Start of Information shown

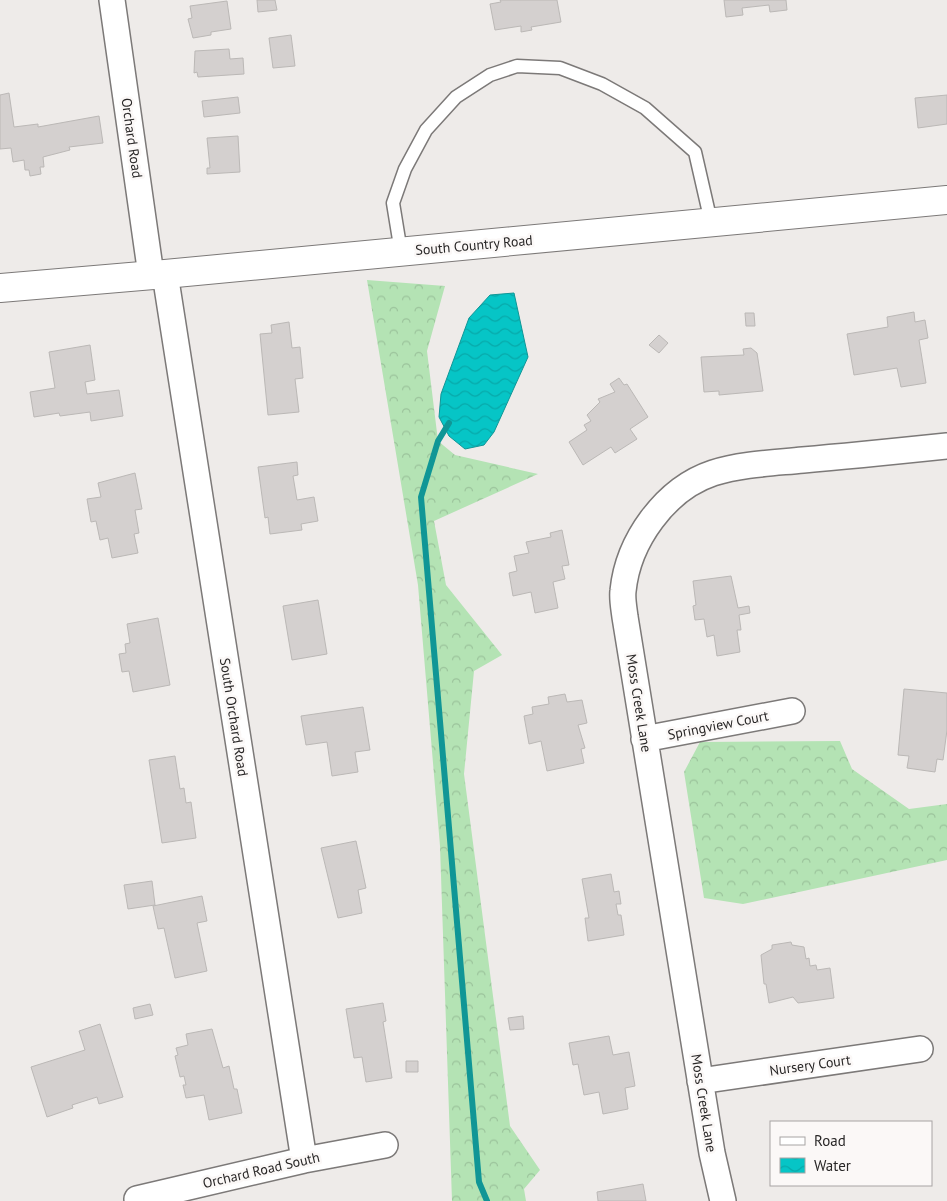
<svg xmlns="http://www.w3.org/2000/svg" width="947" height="1201" font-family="'PT Sans',sans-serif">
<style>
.forest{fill:url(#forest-crowns)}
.water{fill:url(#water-waves);stroke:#109696}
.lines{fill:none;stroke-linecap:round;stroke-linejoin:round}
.stream{stroke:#109696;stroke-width:6}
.building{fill:#d4d0cf;stroke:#bbb8b6}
.lane-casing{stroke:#7c7978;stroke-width:15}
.street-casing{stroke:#7c7978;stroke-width:28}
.secondary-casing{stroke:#7c7978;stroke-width:30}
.lane{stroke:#fff;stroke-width:12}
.street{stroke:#fff;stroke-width:25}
.secondary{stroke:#fff;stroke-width:28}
.labels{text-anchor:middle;stroke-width:5;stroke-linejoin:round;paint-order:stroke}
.street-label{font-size:14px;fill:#292727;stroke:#fbf8f7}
</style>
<defs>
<pattern id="forest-crowns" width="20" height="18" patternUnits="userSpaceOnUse" patternTransform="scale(1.25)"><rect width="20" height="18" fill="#b4e3b4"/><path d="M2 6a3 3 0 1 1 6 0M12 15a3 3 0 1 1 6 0" fill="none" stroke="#9bc39b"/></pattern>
<pattern id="water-waves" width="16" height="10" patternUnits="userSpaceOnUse" patternTransform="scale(1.25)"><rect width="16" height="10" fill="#06c5c6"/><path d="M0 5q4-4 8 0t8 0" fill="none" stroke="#07a9aa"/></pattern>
</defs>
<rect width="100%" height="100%" fill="#eeebe9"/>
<path class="forest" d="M367,280L445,286L427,351L438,441L455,455L538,474L434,521L446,585L502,655L474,671L464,774L510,1126L540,1170L524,1189L526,1201H452L440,846L418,585Z
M840,741L852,769L909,809L947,804V860L743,904L704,898L684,772L700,742Z"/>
<path class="water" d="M514,293L528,357L494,432L484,445L465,449L449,436L439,417L441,394L469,318L490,295Z"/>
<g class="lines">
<path class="stream" d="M449,423L438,441L421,497L479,1182L487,1201"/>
</g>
<path class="building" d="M257,0H275L277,10L258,12Z
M500,0H557L561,22L531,27L532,30L521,32V26L495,30L490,4L501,2Z
M724,0H786L787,10L770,12L769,5L742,8L743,15L726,17Z
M227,1L231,29L211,32V35L193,38L188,19L192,18L190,6Z
M291,35L295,66L273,68L269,38Z
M229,49L230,59L243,58L244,74L198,77L197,72L194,73L195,51Z
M9,93L14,127L38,124V127L99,116L103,143L69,147L70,150L43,157L44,167H40L41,174L30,176L29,170H25L24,160L13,162L11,148L0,149V95Z
M947,95V124L918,128L915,98Z
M238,97L240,113L204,117L202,101Z
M238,136L240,172L207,174V168H210L207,138Z
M914,312L915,322L925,320L928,338L919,340L926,383L901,387L897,368L854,375L847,334L888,327L887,317Z
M745,313H754L755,326H746Z
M289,322L292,348L300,347L303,378L295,379L299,412L268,415L260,334L272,333L271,325Z
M659,335L668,343L659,353L649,345Z
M90,345L95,380L85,382L87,394L119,390L123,416L91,421L90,412L60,416L59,413L34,417L30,392L55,388L49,352Z
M751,348L757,353L763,391L719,395V391L704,392L701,357L744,355L743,349Z
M619,378L624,385L627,384L648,417L630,429L637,439L615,453L611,447L583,465L569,442L587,430L584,425L591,421L587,415L600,402L598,399L615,392L610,384Z
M297,462L298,475L293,476L297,500L314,497L318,521L301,524L302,530L270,534L268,517L265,518L258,467Z
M135,473L142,509L135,510L139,533L134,534L138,553L112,558L108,538L100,540L96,521L91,522L87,499L101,497L98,483Z
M562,530L569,565L562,566L565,579L553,582L558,608L535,613L531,592L513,596L509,573L517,571L514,556L529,553L526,542L551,537L550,533Z
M731,576L738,608L749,606L750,613L739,615L741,630H737L740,652L717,656L714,635L707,637L704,619L695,620L693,606L696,605L693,581Z
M318,600L327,654L292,660L283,606Z
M158,618L170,685L133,692L129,671L122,672L119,654L126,653L125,644L130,643L127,624Z
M904,689L947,693V730L943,760L937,759L935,772L907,768L909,756L898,755Z
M565,694L567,702L582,700L587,723L578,725L585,748L581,749L584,763L547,771L541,741L529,744L524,716L533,714L532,707L549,704L548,697Z
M363,707L370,750L355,752L358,772L332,776L327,742L306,745L301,716Z
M175,756L180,789L184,788L186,803L191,802L196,838L162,843L149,760Z
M356,841L366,888L358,890L362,913L338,918L321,848Z
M611,874L614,892L619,891L621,904H616L618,915H621L624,935L588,941L585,918H589L582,879Z
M152,881L155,905L128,909L124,885Z
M202,896L207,921L197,923L207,971L175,978L164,928L158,929L153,906Z
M791,942L792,945L804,947L806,959L809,958L810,966L816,965L817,970L830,968L834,998L798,1003L793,997L769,1003L766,984H764L761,955L772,949V945Z
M383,1003L386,1021L383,1022L392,1078L366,1082L362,1057L354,1058L346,1009Z
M150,1004L153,1015L135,1019L133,1008Z
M523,1016L524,1029L510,1030L508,1018Z
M100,1024L123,1097L99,1104L97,1097L72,1105L73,1108L47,1117L31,1067L85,1050L79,1031Z
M212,1029L223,1068L229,1066L234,1089H237L242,1113L209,1120L204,1095L186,1098L183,1085H186L184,1076L180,1077L175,1056L178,1055L176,1048L188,1045L186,1034Z
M609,1036L613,1055L629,1052L635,1086L625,1088L628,1109L603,1114L599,1092L584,1095L578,1064L573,1065L569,1043Z
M406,1061H418V1072H406Z
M643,1184L646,1201H598L597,1192Z"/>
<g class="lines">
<g class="lane-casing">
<path id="lane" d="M401,252L393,203L405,169L426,130L456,97L490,75L517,66L560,68L602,84L645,108L695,152L711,222"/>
</g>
<g class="street-casing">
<path id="street" d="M112,0L151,275
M165,274L304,1160
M644,739L792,711
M700,1081L920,1049
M137,1199L304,1160L385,1145
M723,1201L712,1153L625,617C624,609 622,599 623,591C628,541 665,489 713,473C742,464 773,463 803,460C851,456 899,451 947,446"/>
</g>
<g class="secondary-casing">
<path id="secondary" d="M0,288L165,274L947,200"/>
</g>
<use href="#lane" class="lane"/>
<use href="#street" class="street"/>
<use href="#secondary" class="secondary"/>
</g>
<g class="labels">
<g class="street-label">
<text transform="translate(132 138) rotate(82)" y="5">Orchard Road</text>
<text transform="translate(474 245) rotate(-5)" y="5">South Country Road</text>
<text transform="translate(639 703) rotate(81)" y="5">Moss Creek Lane</text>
<text transform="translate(234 717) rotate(81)" y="5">South Orchard Road</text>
<text transform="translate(718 725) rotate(-11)" y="5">Springview Court</text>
<text transform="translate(810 1065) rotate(-8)" y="5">Nursery Court</text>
<text transform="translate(704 1103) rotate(81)" y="5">Moss Creek Lane</text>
<text transform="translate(261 1170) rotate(-13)" y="5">Orchard Road South</text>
</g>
</g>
<rect x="770" y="1121" width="162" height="65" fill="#fbf8f7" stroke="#a7a4a4"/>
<rect x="780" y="1137" width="25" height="8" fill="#ffffff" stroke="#a7a4a4"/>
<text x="814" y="1146" font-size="15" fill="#292727">Road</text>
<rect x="780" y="1158" width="25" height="15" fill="url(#water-waves)" stroke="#a7a4a4"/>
<text x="814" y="1171" font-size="15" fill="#292727">Water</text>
</svg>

End of Information shown

• [Required work]: The answer is the records above, repeated exactly, with no picture in it.

• [Answer space]:
<svg xmlns="http://www.w3.org/2000/svg" width="947" height="1201" font-family="'PT Sans',sans-serif">
<style>
.forest{fill:url(#forest-crowns)}
.water{fill:url(#water-waves);stroke:#109696}
.lines{fill:none;stroke-linecap:round;stroke-linejoin:round}
.stream{stroke:#109696;stroke-width:6}
.building{fill:#d4d0cf;stroke:#bbb8b6}
.lane-casing{stroke:#7c7978;stroke-width:15}
.street-casing{stroke:#7c7978;stroke-width:28}
.secondary-casing{stroke:#7c7978;stroke-width:30}
.lane{stroke:#fff;stroke-width:12}
.street{stroke:#fff;stroke-width:25}
.secondary{stroke:#fff;stroke-width:28}
.labels{text-anchor:middle;stroke-width:5;stroke-linejoin:round;paint-order:stroke}
.street-label{font-size:14px;fill:#292727;stroke:#fbf8f7}
</style>
<defs>
<pattern id="forest-crowns" width="20" height="18" patternUnits="userSpaceOnUse" patternTransform="scale(1.25)"><rect width="20" height="18" fill="#b4e3b4"/><path d="M2 6a3 3 0 1 1 6 0M12 15a3 3 0 1 1 6 0" fill="none" stroke="#9bc39b"/></pattern>
<pattern id="water-waves" width="16" height="10" patternUnits="userSpaceOnUse" patternTransform="scale(1.25)"><rect width="16" height="10" fill="#06c5c6"/><path d="M0 5q4-4 8 0t8 0" fill="none" stroke="#07a9aa"/></pattern>
</defs>
<rect width="100%" height="100%" fill="#eeebe9"/>
<path class="forest" d="M367,280L445,286L427,351L438,441L455,455L538,474L434,521L446,585L502,655L474,671L464,774L510,1126L540,1170L524,1189L526,1201H452L440,846L418,585Z
M840,741L852,769L909,809L947,804V860L743,904L704,898L684,772L700,742Z"/>
<path class="water" d="M514,293L528,357L494,432L484,445L465,449L449,436L439,417L441,394L469,318L490,295Z"/>
<g class="lines">
<path class="stream" d="M449,423L438,441L421,497L479,1182L487,1201"/>
</g>
<path class="building" d="M257,0H275L277,10L258,12Z
M500,0H557L561,22L531,27L532,30L521,32V26L495,30L490,4L501,2Z
M724,0H786L787,10L770,12L769,5L742,8L743,15L726,17Z
M227,1L231,29L211,32V35L193,38L188,19L192,18L190,6Z
M291,35L295,66L273,68L269,38Z
M229,49L230,59L243,58L244,74L198,77L197,72L194,73L195,51Z
M9,93L14,127L38,124V127L99,116L103,143L69,147L70,150L43,157L44,167H40L41,174L30,176L29,170H25L24,160L13,162L11,148L0,149V95Z
M947,95V124L918,128L915,98Z
M238,97L240,113L204,117L202,101Z
M238,136L240,172L207,174V168H210L207,138Z
M914,312L915,322L925,320L928,338L919,340L926,383L901,387L897,368L854,375L847,334L888,327L887,317Z
M745,313H754L755,326H746Z
M289,322L292,348L300,347L303,378L295,379L299,412L268,415L260,334L272,333L271,325Z
M659,335L668,343L659,353L649,345Z
M90,345L95,380L85,382L87,394L119,390L123,416L91,421L90,412L60,416L59,413L34,417L30,392L55,388L49,352Z
M751,348L757,353L763,391L719,395V391L704,392L701,357L744,355L743,349Z
M619,378L624,385L627,384L648,417L630,429L637,439L615,453L611,447L583,465L569,442L587,430L584,425L591,421L587,415L600,402L598,399L615,392L610,384Z
M297,462L298,475L293,476L297,500L314,497L318,521L301,524L302,530L270,534L268,517L265,518L258,467Z
M135,473L142,509L135,510L139,533L134,534L138,553L112,558L108,538L100,540L96,521L91,522L87,499L101,497L98,483Z
M562,530L569,565L562,566L565,579L553,582L558,608L535,613L531,592L513,596L509,573L517,571L514,556L529,553L526,542L551,537L550,533Z
M731,576L738,608L749,606L750,613L739,615L741,630H737L740,652L717,656L714,635L707,637L704,619L695,620L693,606L696,605L693,581Z
M318,600L327,654L292,660L283,606Z
M158,618L170,685L133,692L129,671L122,672L119,654L126,653L125,644L130,643L127,624Z
M904,689L947,693V730L943,760L937,759L935,772L907,768L909,756L898,755Z
M565,694L567,702L582,700L587,723L578,725L585,748L581,749L584,763L547,771L541,741L529,744L524,716L533,714L532,707L549,704L548,697Z
M363,707L370,750L355,752L358,772L332,776L327,742L306,745L301,716Z
M175,756L180,789L184,788L186,803L191,802L196,838L162,843L149,760Z
M356,841L366,888L358,890L362,913L338,918L321,848Z
M611,874L614,892L619,891L621,904H616L618,915H621L624,935L588,941L585,918H589L582,879Z
M152,881L155,905L128,909L124,885Z
M202,896L207,921L197,923L207,971L175,978L164,928L158,929L153,906Z
M791,942L792,945L804,947L806,959L809,958L810,966L816,965L817,970L830,968L834,998L798,1003L793,997L769,1003L766,984H764L761,955L772,949V945Z
M383,1003L386,1021L383,1022L392,1078L366,1082L362,1057L354,1058L346,1009Z
M150,1004L153,1015L135,1019L133,1008Z
M523,1016L524,1029L510,1030L508,1018Z
M100,1024L123,1097L99,1104L97,1097L72,1105L73,1108L47,1117L31,1067L85,1050L79,1031Z
M212,1029L223,1068L229,1066L234,1089H237L242,1113L209,1120L204,1095L186,1098L183,1085H186L184,1076L180,1077L175,1056L178,1055L176,1048L188,1045L186,1034Z
M609,1036L613,1055L629,1052L635,1086L625,1088L628,1109L603,1114L599,1092L584,1095L578,1064L573,1065L569,1043Z
M406,1061H418V1072H406Z
M643,1184L646,1201H598L597,1192Z"/>
<g class="lines">
<g class="lane-casing">
<path id="lane" d="M401,252L393,203L405,169L426,130L456,97L490,75L517,66L560,68L602,84L645,108L695,152L711,222"/>
</g>
<g class="street-casing">
<path id="street" d="M112,0L151,275
M165,274L304,1160
M644,739L792,711
M700,1081L920,1049
M137,1199L304,1160L385,1145
M723,1201L712,1153L625,617C624,609 622,599 623,591C628,541 665,489 713,473C742,464 773,463 803,460C851,456 899,451 947,446"/>
</g>
<g class="secondary-casing">
<path id="secondary" d="M0,288L165,274L947,200"/>
</g>
<use href="#lane" class="lane"/>
<use href="#street" class="street"/>
<use href="#secondary" class="secondary"/>
</g>
<g class="labels">
<g class="street-label">
<text transform="translate(132 138) rotate(82)" y="5">Orchard Road</text>
<text transform="translate(474 245) rotate(-5)" y="5">South Country Road</text>
<text transform="translate(639 703) rotate(81)" y="5">Moss Creek Lane</text>
<text transform="translate(234 717) rotate(81)" y="5">South Orchard Road</text>
<text transform="translate(718 725) rotate(-11)" y="5">Springview Court</text>
<text transform="translate(810 1065) rotate(-8)" y="5">Nursery Court</text>
<text transform="translate(704 1103) rotate(81)" y="5">Moss Creek Lane</text>
<text transform="translate(261 1170) rotate(-13)" y="5">Orchard Road South</text>
</g>
</g>
<rect x="770" y="1121" width="162" height="65" fill="#fbf8f7" stroke="#a7a4a4"/>
<rect x="780" y="1137" width="25" height="8" fill="#ffffff" stroke="#a7a4a4"/>
<text x="814" y="1146" font-size="15" fill="#292727">Road</text>
<rect x="780" y="1158" width="25" height="15" fill="url(#water-waves)" stroke="#a7a4a4"/>
<text x="814" y="1171" font-size="15" fill="#292727">Water</text>
</svg>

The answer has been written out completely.